Value-axis aggregation reducers are pure and order-free — each bin is reduced independently. When a metric carries state across bins (hysteresis elevation gain, where a climb spanning several kilometres accumulates), don't reach for a stateful reducer. Materialize the carried state into a column with scan first, then segment it statelessly with byColumn:

const splits = ride
.scan<'cumGain', { ref: number | null; gain: number }>(
'ele',
(acc, ele) => {
/* hysteresis deadband — see the scan reference */
},
{ ref: null, gain: 0 },
{ output: 'cumGain' },
)
.byColumn(
'cumDist',
{ width: 1000 },
{ gain: { from: 'cumGain', using: 'last' } },
);
// per-km gain is then `last − first` of cumGain in each bin.

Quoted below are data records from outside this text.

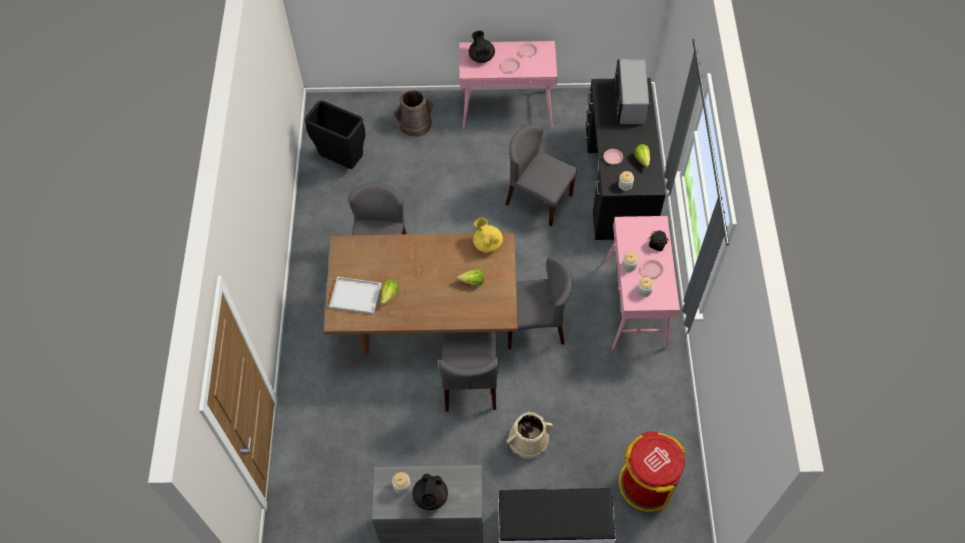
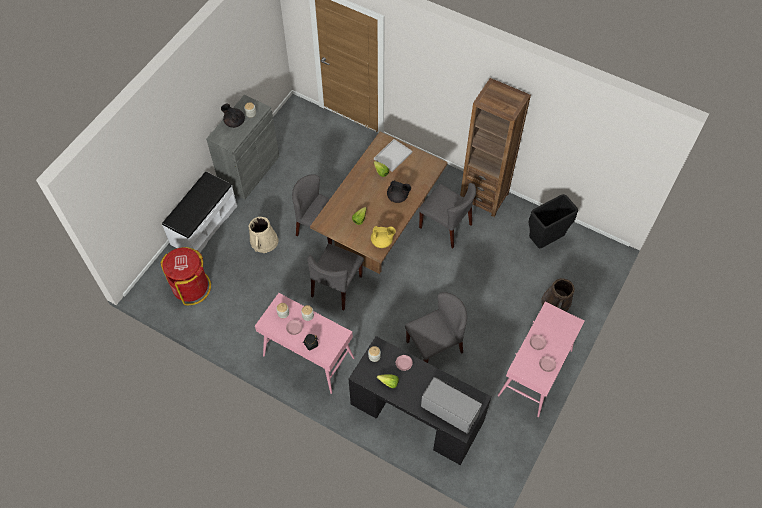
camera: 120 degrees right, 0 degrees up
black teapot [469,31,495,63] -> black teapot moved to [387,180,411,203]
none -> brown bookcase [460,78,531,217]

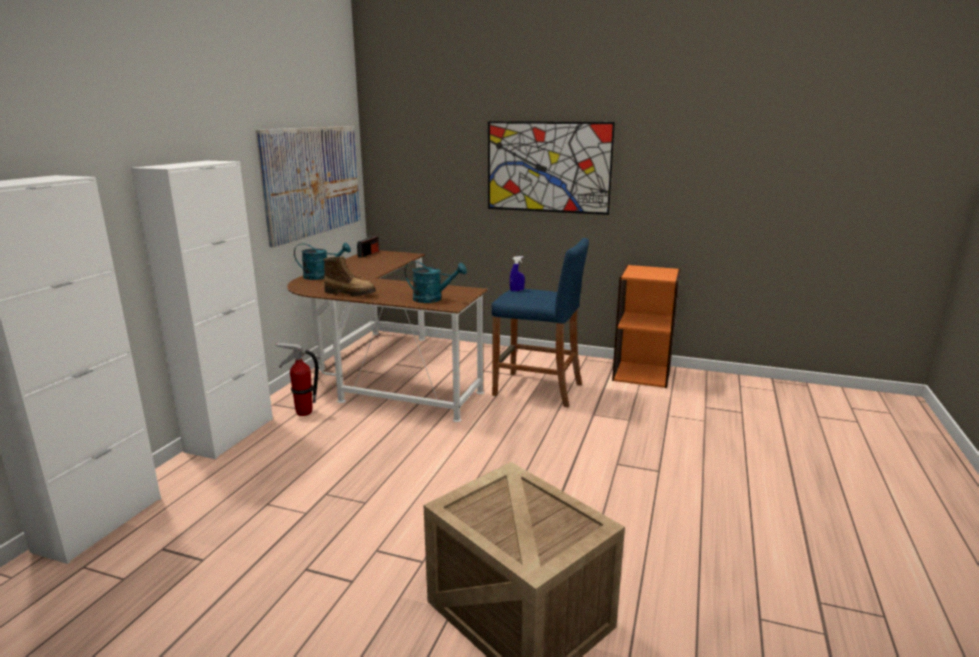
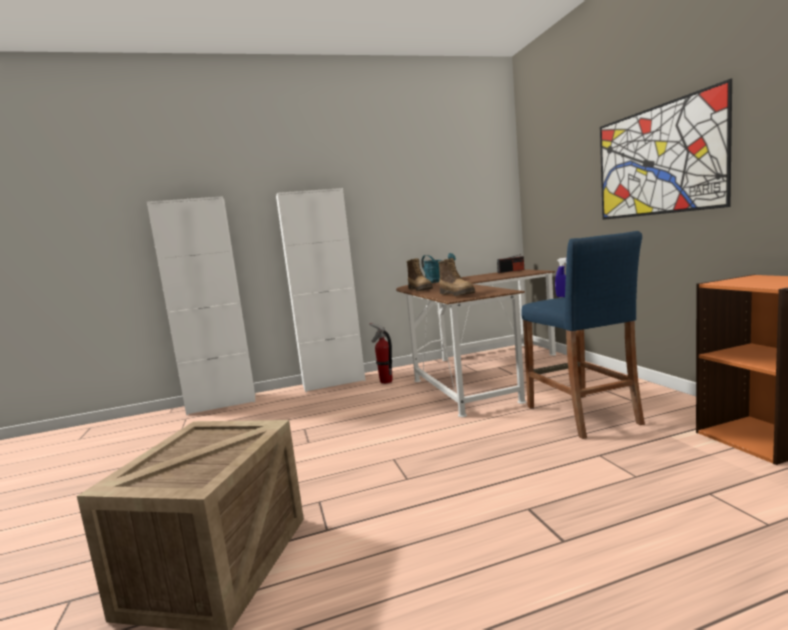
camera: 55 degrees right, 10 degrees down
picture [255,126,360,247] -> none
turquoise watering can [405,261,467,303] -> boot [438,258,475,296]

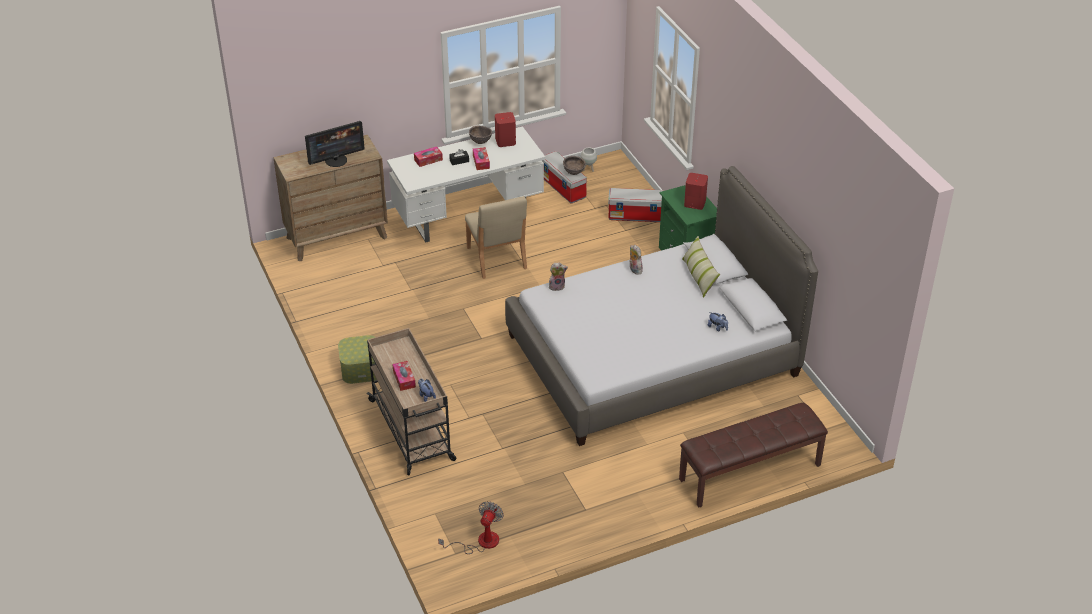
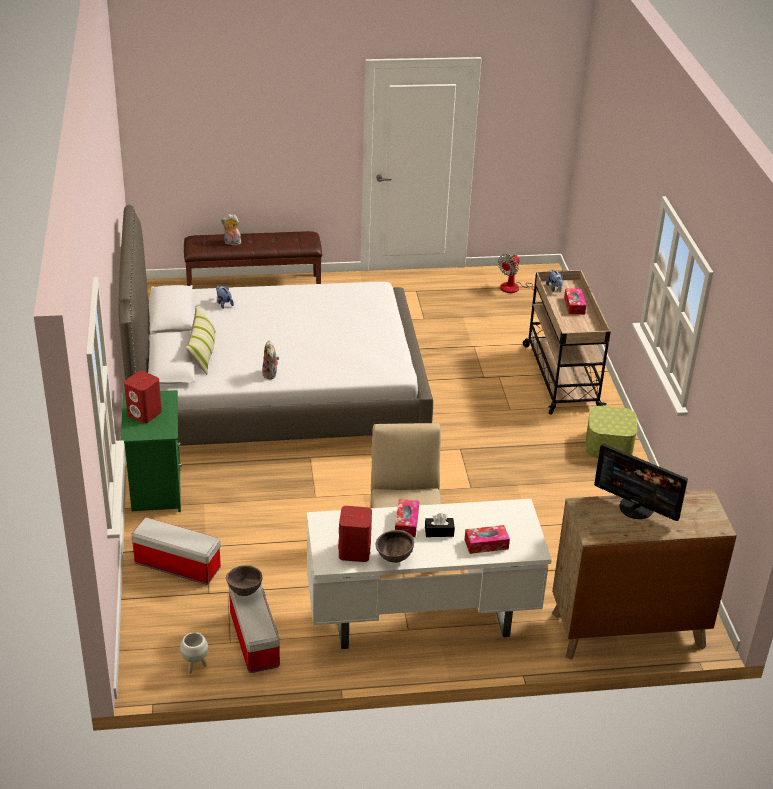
camera: 165 degrees left, 5 degrees down
monitor [305,121,365,167] -> monitor turned 135 degrees counterclockwise [594,444,688,521]
plush toy [549,262,568,291] -> plush toy moved to [221,214,241,245]

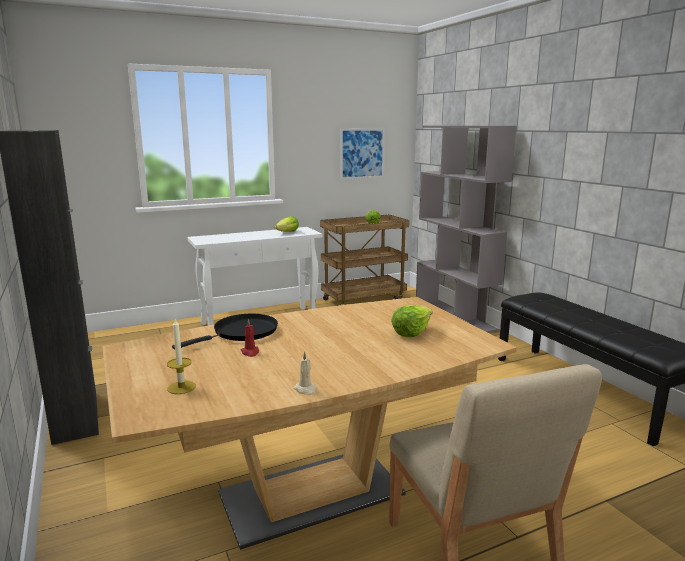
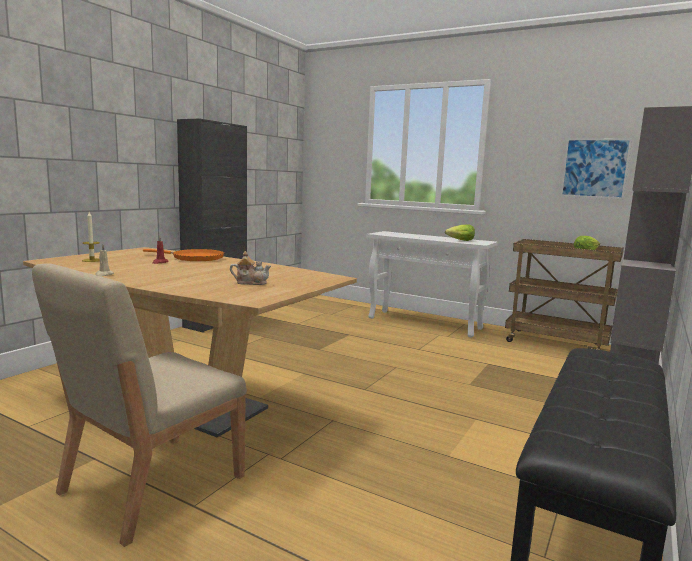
camera: 55 degrees right, 5 degrees down
black frying pan [172,314,278,349] -> orange frying pan [143,249,224,261]
lettuce [391,305,433,337] -> teapot [230,251,271,285]

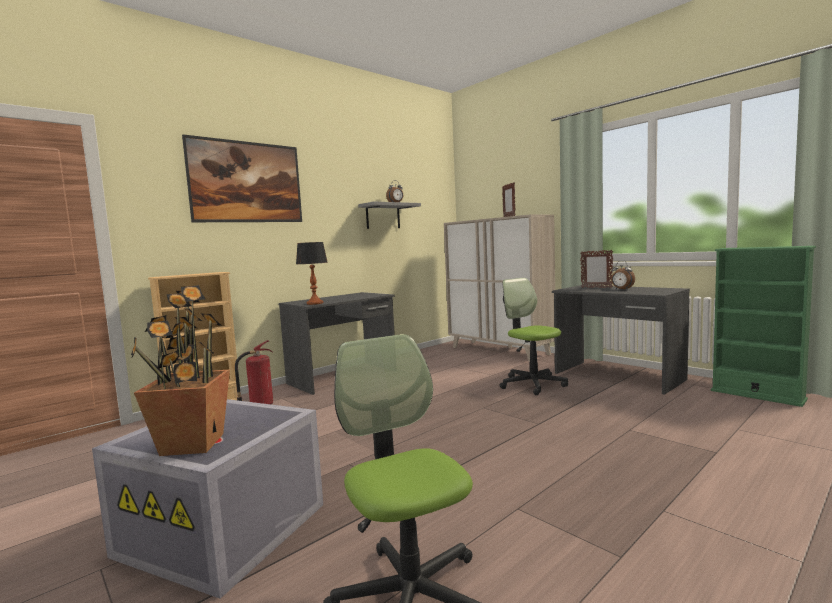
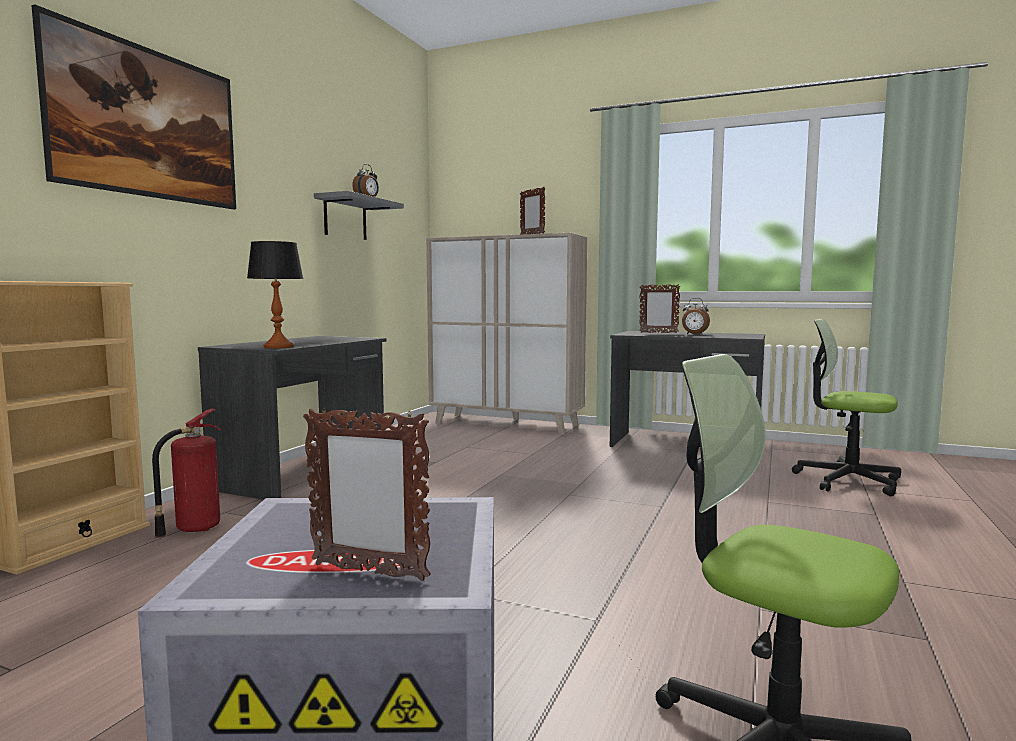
camera: 25 degrees left, 0 degrees up
potted plant [131,285,230,456] -> picture frame [303,408,431,581]
office chair [499,278,568,395] -> office chair moved to [792,319,901,496]
green bookcase [711,246,816,407] -> none

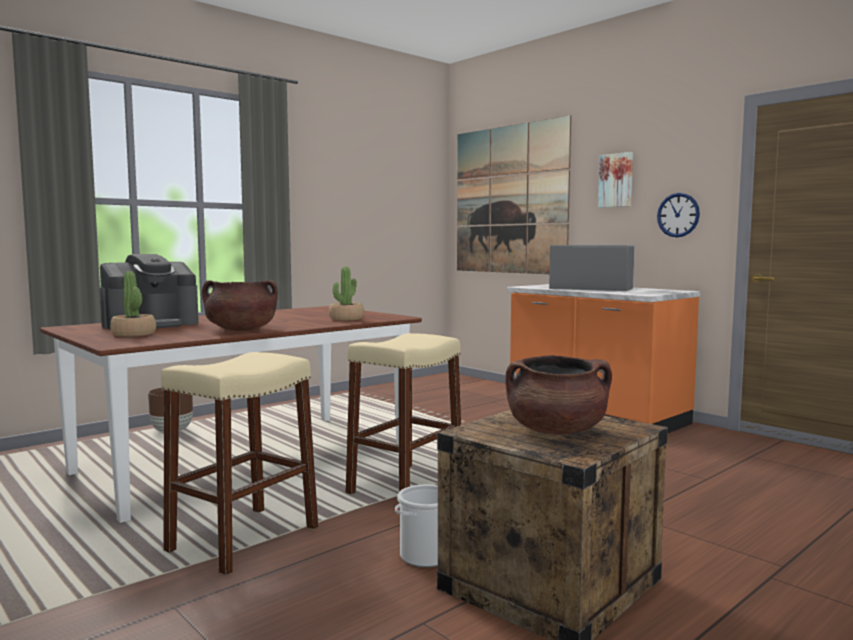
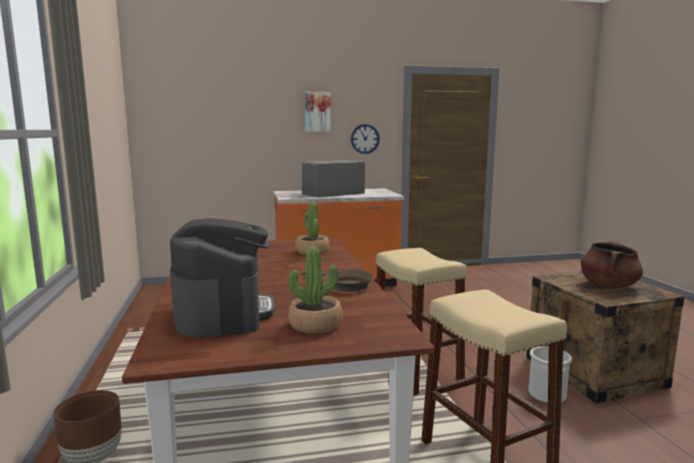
camera: 60 degrees left, 5 degrees up
brown cooking pot [202,280,278,331] -> brown frying pan [302,270,374,292]
picture [457,115,571,274] -> none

scan isolates the order-dependent state; byColumn stays pure. This composition is why pond-ts has no domain-specific split() operator.

Non-goals

  • Not 2D. A value axis replaces the x key; it doesn't give you a scatter plot's 2D-nearest cursor.
  • Not arbitrary non-monotonic x. The axis must be non-decreasing. Laps and splits are intervals on cumulative distance, which is monotonic by construction; instantaneous speed is not an axis.
  • No calendar on a value axis. Sequence.every, time-zone math, and grid aggregate stay time-only — by type, not by convention.

Where this shows up

  • Building the axisscan turns per-sample deltas into a cumulative, monotonic column.
  • ProjectingbyValue re-keys a TimeSeries onto that column, returning a ValueSeries.
  • AggregatingbyColumn and rollingByColumn bin the axis into split / histogram / profile records.
  • Plotting@pond-ts/charts accepts a ValueSeries on a linear x scale, with a synced value cursor. See the value axis chart reference for how axis-kind inference, byColumn histograms, category axes, and dual x-axes work at the chart level.